■ **TASK GOAL**:
Within the listing below, the lines to output run from the one containing "nose: (181, 207)" through the one containing "left elbow: (367, 396)"; copy them exactly and nothing else.

■ **DATA PROVIDED**:

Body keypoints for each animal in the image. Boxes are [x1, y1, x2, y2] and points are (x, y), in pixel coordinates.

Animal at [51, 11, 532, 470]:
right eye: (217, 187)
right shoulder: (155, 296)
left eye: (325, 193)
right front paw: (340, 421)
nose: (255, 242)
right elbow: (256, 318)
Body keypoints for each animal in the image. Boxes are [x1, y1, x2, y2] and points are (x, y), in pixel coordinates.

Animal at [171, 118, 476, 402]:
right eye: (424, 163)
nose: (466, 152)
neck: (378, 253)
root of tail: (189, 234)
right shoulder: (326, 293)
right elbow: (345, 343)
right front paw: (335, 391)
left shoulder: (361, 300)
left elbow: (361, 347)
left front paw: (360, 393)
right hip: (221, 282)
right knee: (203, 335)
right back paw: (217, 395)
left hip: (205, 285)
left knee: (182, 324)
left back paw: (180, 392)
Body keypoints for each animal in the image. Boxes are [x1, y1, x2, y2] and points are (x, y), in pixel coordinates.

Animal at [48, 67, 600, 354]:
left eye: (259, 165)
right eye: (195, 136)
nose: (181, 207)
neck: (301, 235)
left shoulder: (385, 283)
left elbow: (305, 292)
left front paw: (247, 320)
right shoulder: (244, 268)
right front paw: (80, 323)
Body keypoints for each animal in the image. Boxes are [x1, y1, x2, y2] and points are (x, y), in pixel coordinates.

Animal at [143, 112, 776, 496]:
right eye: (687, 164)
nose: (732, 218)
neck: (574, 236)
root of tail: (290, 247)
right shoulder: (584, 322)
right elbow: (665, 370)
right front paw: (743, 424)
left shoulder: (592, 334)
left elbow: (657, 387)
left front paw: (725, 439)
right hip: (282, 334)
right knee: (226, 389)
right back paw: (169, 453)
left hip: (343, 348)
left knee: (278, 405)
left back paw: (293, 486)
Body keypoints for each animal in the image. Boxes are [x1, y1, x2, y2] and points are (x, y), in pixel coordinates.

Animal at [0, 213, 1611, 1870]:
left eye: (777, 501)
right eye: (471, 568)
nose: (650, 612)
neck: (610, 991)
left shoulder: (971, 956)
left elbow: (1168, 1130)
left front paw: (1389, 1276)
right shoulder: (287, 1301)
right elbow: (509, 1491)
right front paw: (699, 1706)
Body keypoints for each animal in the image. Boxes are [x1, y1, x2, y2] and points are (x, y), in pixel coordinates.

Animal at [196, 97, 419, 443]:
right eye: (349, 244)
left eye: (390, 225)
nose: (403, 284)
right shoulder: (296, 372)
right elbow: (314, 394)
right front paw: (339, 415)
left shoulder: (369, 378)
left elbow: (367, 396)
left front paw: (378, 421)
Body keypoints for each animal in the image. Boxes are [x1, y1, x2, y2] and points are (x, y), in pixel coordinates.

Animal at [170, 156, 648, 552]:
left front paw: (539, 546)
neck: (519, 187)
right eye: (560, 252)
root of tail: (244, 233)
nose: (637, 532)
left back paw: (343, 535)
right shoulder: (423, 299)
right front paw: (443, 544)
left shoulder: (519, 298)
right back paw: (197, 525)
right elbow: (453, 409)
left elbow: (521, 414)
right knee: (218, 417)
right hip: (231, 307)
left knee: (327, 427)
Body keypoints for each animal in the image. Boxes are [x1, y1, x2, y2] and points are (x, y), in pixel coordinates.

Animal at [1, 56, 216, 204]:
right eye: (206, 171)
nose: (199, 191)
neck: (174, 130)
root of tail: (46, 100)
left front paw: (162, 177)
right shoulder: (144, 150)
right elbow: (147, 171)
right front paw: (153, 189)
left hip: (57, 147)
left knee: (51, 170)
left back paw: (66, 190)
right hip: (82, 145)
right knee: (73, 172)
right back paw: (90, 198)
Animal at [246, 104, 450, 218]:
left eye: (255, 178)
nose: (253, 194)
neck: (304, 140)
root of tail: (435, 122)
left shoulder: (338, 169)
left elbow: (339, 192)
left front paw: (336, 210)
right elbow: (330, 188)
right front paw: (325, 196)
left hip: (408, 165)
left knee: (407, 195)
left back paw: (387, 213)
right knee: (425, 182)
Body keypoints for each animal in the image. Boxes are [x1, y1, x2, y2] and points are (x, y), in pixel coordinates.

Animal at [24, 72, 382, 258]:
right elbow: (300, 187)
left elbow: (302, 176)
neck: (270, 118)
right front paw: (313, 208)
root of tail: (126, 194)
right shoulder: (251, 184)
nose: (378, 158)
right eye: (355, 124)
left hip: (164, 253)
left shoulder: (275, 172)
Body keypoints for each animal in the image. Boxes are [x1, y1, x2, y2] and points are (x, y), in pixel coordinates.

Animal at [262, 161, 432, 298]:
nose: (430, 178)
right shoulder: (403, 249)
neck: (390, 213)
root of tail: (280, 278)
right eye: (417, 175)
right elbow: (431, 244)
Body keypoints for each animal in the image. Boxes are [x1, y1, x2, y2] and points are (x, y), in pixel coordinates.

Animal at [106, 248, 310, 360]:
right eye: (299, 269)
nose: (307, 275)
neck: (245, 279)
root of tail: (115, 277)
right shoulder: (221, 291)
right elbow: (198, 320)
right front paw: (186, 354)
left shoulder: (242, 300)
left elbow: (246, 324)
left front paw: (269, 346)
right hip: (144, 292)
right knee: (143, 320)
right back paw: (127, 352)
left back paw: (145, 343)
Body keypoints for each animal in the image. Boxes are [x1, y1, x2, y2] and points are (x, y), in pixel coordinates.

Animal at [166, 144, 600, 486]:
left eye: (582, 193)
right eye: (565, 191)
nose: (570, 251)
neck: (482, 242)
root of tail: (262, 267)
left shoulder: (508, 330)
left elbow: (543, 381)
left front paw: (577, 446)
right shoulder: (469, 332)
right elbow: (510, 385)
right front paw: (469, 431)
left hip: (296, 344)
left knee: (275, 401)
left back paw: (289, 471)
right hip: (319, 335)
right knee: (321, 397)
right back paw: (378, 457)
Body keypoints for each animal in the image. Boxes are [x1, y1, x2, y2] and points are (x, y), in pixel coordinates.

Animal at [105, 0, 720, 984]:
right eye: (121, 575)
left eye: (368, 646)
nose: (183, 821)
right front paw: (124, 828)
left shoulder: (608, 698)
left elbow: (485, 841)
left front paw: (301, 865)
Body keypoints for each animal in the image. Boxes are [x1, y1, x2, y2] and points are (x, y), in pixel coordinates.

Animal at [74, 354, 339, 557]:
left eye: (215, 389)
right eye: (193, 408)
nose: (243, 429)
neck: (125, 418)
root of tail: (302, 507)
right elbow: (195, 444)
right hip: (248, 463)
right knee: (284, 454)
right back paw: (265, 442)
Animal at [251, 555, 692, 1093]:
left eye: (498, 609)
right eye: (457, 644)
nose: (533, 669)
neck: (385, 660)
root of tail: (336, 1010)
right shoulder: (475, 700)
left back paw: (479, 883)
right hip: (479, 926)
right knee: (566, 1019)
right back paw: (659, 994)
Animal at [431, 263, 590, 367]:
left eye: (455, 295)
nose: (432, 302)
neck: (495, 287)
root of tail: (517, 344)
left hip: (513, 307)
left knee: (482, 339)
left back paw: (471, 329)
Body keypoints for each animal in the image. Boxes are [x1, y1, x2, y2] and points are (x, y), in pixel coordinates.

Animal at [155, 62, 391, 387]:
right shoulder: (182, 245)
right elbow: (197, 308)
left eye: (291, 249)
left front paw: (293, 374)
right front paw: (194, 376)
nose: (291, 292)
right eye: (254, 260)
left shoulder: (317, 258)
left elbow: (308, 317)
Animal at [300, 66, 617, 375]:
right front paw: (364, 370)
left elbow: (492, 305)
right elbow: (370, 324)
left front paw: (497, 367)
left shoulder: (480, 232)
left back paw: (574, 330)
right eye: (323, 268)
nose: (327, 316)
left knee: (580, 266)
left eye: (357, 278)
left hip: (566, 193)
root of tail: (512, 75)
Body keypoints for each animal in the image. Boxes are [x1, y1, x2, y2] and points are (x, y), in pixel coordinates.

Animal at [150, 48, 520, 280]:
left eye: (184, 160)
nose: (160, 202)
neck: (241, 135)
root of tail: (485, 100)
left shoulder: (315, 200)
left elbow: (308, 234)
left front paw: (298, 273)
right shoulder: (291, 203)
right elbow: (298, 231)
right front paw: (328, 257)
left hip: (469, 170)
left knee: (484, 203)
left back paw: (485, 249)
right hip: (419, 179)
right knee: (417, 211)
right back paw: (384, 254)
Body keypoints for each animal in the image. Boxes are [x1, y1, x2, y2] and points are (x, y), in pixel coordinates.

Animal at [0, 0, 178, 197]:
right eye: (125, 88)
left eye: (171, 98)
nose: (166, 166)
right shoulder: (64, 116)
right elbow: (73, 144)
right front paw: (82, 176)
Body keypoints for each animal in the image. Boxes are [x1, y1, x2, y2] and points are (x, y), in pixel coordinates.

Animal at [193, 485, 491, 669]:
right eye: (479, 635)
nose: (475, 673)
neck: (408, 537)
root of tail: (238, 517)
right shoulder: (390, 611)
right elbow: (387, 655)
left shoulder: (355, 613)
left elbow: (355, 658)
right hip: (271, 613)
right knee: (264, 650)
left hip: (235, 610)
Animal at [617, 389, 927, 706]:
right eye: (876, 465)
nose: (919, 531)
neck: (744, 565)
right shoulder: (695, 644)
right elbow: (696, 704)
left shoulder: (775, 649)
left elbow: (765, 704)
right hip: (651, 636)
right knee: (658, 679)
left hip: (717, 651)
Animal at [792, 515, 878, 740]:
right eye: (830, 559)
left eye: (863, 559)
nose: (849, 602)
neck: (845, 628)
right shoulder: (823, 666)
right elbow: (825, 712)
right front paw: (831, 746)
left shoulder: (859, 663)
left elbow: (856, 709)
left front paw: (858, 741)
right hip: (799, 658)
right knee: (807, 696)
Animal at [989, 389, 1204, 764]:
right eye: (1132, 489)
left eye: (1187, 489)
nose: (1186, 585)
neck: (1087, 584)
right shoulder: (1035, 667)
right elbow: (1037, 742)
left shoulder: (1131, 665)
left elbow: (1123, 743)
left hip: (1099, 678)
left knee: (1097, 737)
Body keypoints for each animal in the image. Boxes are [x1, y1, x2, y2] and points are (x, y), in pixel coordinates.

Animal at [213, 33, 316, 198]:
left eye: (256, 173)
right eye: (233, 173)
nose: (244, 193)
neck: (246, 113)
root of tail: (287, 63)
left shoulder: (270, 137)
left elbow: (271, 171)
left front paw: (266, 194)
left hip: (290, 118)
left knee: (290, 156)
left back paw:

■ **RESULT**:
nose: (181, 207)
neck: (301, 235)
left shoulder: (385, 283)
left elbow: (305, 292)
left front paw: (247, 320)
right shoulder: (244, 268)
right front paw: (80, 323)
Body keypoints for each animal in the image. Boxes are [x1, y1, x2, y2] and points are (x, y), in pixel coordinates.

Animal at [143, 112, 776, 496]:
right eye: (687, 164)
nose: (732, 218)
neck: (574, 236)
root of tail: (290, 247)
right shoulder: (584, 322)
right elbow: (665, 370)
right front paw: (743, 424)
left shoulder: (592, 334)
left elbow: (657, 387)
left front paw: (725, 439)
right hip: (282, 334)
right knee: (226, 389)
right back paw: (169, 453)
left hip: (343, 348)
left knee: (278, 405)
left back paw: (293, 486)
Body keypoints for each animal in the image. Boxes are [x1, y1, x2, y2] and points are (x, y), in pixel coordinates.

Animal at [0, 213, 1611, 1870]:
left eye: (777, 501)
right eye: (471, 568)
nose: (650, 612)
neck: (610, 991)
left shoulder: (971, 956)
left elbow: (1168, 1130)
left front paw: (1389, 1276)
right shoulder: (287, 1301)
right elbow: (509, 1491)
right front paw: (699, 1706)
Body keypoints for each animal in the image. Boxes are [x1, y1, x2, y2] and points are (x, y), in pixel coordinates.

Animal at [196, 97, 419, 443]:
right eye: (349, 244)
left eye: (390, 225)
nose: (403, 284)
right shoulder: (296, 372)
right elbow: (314, 394)
right front paw: (339, 415)
left shoulder: (369, 378)
left elbow: (367, 396)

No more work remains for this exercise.